Extract, character for character, the lines in the entries below that begin with the line containing "Profile Page" and stop after the line containing "- Test: Try on both big and small screens.". Include both of those lines.

···

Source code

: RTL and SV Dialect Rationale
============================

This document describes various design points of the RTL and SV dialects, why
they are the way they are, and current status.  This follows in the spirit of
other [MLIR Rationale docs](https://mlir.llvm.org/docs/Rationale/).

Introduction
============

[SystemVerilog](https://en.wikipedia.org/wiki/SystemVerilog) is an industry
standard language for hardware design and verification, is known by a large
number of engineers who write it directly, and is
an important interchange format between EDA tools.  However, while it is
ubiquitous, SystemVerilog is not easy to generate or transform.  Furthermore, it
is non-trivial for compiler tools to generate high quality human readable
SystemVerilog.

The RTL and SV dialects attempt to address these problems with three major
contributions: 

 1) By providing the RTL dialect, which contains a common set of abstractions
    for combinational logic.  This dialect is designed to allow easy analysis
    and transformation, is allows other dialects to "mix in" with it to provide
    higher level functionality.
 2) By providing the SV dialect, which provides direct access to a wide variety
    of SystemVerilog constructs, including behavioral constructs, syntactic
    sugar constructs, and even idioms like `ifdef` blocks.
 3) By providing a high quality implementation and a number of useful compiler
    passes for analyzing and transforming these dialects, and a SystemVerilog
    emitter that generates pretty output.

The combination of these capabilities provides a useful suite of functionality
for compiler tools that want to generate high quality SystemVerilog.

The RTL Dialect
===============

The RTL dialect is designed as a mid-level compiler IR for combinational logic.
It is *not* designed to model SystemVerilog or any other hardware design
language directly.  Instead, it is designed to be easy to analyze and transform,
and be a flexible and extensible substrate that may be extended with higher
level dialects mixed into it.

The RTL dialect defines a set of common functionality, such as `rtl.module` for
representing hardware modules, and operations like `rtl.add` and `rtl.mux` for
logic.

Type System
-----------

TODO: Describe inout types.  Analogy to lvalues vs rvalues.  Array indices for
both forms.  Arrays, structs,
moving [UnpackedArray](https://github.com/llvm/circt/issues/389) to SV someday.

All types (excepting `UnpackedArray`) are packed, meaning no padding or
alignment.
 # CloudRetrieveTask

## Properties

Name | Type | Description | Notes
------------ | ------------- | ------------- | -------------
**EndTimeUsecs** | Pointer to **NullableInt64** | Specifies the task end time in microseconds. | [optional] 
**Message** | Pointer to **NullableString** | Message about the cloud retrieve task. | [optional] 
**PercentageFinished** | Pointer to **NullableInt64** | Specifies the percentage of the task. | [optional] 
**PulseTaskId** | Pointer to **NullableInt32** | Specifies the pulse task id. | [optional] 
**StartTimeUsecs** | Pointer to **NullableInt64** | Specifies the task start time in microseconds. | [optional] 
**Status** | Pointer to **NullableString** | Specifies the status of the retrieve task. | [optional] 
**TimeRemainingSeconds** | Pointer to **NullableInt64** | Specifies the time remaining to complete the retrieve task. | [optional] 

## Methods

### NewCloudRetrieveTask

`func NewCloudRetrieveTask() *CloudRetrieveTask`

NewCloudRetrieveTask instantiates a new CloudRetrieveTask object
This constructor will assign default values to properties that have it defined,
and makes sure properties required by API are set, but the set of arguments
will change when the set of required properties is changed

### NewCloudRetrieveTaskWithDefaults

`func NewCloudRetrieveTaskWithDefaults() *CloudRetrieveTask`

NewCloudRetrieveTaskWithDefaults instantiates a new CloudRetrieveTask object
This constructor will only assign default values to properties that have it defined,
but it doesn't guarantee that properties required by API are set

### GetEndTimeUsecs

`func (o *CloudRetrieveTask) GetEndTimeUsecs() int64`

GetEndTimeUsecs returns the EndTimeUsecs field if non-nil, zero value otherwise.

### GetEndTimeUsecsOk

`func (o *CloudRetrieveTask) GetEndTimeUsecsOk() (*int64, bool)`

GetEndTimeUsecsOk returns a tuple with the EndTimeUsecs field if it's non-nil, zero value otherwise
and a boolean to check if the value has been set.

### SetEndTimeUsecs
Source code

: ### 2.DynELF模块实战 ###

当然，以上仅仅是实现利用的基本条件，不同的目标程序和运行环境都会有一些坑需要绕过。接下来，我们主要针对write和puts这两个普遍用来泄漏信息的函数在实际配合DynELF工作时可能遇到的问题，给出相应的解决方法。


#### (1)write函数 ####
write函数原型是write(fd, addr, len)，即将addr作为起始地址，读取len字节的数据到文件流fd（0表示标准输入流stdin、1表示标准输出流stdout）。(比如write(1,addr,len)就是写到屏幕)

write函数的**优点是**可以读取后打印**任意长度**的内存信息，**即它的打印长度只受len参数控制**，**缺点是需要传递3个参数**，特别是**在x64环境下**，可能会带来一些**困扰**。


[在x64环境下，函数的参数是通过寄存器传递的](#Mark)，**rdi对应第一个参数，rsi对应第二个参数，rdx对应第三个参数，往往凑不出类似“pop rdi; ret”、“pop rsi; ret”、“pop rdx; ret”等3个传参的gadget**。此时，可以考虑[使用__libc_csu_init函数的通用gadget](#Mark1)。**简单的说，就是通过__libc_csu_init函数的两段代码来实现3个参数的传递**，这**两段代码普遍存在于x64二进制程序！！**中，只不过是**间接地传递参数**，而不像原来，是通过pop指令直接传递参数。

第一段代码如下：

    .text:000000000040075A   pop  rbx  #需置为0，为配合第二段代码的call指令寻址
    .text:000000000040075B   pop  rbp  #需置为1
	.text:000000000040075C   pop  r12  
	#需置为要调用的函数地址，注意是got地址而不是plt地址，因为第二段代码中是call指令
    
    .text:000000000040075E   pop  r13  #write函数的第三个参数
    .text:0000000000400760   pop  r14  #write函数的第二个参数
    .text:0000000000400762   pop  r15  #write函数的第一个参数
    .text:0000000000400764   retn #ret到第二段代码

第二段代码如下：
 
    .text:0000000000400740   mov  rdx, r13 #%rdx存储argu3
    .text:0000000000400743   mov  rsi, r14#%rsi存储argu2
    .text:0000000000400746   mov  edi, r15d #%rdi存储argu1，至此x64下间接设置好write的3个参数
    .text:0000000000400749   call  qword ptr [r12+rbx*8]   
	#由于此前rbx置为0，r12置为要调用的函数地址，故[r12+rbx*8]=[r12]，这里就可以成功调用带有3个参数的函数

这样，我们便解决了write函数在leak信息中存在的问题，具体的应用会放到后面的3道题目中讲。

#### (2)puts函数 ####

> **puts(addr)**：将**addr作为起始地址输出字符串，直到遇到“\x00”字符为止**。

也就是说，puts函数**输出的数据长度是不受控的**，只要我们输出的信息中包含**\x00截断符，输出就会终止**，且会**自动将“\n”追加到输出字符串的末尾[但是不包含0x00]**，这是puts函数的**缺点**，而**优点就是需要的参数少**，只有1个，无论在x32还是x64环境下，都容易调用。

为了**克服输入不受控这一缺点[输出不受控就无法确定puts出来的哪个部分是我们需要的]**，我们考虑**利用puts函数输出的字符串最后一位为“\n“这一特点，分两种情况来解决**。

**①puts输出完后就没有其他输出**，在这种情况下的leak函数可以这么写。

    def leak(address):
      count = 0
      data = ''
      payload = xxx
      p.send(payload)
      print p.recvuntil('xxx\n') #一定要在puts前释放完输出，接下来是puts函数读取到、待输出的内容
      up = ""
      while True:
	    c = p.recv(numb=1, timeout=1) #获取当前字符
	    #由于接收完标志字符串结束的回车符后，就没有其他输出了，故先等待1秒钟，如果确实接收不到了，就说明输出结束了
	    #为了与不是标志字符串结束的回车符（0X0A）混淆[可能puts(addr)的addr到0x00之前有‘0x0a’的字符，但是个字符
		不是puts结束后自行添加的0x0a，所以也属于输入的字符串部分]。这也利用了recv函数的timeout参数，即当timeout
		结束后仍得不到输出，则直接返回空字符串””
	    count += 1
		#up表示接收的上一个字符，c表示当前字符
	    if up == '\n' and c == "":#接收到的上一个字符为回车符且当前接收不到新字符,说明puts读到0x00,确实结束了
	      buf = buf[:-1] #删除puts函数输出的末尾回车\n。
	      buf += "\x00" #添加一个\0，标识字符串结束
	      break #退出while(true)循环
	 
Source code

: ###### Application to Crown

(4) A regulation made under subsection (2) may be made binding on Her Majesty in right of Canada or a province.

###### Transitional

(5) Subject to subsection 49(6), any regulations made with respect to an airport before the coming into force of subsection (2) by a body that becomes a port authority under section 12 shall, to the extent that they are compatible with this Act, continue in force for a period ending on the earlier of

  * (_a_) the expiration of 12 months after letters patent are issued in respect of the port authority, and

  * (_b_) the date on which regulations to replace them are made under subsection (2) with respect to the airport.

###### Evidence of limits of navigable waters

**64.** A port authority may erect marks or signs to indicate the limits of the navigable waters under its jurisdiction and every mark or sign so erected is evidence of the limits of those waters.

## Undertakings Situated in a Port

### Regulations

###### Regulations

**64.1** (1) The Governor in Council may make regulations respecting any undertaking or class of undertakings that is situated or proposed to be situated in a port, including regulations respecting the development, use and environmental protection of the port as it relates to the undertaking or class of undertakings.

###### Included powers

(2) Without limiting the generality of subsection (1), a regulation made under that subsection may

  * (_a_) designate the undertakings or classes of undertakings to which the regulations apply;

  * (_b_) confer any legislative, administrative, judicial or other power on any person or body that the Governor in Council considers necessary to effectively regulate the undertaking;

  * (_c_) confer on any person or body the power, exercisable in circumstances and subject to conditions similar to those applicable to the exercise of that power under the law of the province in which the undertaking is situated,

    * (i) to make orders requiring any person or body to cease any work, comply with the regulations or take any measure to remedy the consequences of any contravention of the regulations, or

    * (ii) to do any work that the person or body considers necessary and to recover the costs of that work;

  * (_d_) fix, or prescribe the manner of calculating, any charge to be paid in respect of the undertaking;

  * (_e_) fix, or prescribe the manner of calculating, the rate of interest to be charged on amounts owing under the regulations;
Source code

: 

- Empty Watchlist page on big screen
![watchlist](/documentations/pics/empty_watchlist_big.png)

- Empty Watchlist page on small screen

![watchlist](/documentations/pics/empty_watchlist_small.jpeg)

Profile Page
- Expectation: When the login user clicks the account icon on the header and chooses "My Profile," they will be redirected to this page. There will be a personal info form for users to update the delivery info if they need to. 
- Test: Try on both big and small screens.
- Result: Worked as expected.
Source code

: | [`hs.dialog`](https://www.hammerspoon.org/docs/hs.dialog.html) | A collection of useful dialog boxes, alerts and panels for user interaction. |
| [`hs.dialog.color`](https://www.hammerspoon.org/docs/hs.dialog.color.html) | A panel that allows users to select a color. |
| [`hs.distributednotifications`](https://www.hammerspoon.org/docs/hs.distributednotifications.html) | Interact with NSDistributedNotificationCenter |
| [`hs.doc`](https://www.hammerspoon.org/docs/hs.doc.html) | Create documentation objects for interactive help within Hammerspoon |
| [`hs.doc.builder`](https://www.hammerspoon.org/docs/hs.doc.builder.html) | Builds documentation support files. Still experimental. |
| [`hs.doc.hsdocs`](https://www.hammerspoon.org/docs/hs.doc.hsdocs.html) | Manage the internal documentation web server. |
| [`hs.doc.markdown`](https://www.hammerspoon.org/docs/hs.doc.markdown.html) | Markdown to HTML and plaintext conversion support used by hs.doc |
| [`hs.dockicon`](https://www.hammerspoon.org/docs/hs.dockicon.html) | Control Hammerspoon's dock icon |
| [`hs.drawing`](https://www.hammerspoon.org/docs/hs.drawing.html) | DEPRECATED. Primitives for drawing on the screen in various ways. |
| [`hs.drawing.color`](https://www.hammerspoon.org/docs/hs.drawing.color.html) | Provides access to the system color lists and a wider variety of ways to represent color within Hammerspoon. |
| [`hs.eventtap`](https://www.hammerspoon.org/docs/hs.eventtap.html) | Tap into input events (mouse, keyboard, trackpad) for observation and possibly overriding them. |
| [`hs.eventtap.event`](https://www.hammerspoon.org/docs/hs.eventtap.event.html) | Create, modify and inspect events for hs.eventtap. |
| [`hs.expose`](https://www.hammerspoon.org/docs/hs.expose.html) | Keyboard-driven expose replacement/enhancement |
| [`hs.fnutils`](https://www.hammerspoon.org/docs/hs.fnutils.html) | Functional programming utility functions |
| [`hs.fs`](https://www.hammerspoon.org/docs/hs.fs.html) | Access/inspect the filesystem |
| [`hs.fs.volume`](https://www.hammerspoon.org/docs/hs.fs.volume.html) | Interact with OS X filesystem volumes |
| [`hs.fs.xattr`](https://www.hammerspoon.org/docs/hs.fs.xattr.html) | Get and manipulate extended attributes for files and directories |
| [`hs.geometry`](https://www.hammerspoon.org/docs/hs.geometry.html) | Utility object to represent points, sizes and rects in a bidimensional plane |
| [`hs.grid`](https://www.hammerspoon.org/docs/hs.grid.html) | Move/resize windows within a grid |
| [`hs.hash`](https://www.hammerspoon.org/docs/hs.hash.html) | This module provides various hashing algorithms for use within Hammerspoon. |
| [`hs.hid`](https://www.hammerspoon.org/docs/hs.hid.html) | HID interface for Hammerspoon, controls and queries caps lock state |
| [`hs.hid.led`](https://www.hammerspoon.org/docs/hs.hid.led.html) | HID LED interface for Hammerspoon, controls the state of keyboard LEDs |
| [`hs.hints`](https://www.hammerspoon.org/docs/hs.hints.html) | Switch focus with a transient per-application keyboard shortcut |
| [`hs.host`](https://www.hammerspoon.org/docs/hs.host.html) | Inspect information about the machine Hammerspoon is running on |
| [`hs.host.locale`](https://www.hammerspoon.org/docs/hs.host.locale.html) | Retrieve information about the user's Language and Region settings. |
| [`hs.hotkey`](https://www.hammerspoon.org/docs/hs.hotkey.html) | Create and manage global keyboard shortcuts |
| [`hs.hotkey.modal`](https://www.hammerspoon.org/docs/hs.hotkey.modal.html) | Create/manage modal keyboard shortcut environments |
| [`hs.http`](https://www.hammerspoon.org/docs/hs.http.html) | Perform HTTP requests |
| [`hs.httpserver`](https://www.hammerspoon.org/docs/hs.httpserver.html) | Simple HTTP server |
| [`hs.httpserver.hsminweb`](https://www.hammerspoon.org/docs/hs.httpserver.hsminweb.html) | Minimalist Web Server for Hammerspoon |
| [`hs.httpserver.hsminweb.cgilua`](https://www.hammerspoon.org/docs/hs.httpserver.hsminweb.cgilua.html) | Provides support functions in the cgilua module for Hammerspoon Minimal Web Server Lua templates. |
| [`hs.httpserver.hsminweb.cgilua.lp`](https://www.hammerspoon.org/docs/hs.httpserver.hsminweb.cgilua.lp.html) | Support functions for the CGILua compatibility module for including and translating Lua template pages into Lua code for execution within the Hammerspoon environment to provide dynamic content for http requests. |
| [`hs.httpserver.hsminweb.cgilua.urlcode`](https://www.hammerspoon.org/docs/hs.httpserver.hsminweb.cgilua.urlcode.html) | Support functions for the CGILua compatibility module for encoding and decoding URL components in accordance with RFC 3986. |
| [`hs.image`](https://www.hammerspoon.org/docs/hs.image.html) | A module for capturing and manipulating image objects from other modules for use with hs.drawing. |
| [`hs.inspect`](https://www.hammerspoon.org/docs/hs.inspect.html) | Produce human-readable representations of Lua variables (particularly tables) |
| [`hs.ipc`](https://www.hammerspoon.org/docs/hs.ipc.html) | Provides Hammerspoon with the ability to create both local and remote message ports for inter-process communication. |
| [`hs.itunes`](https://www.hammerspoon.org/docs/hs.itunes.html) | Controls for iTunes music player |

···

[Response area]:
Profile Page
- Expectation: When the login user clicks the account icon on the header and chooses "My Profile," they will be redirected to this page. There will be a personal info form for users to update the delivery info if they need to. 
- Test: Try on both big and small screens.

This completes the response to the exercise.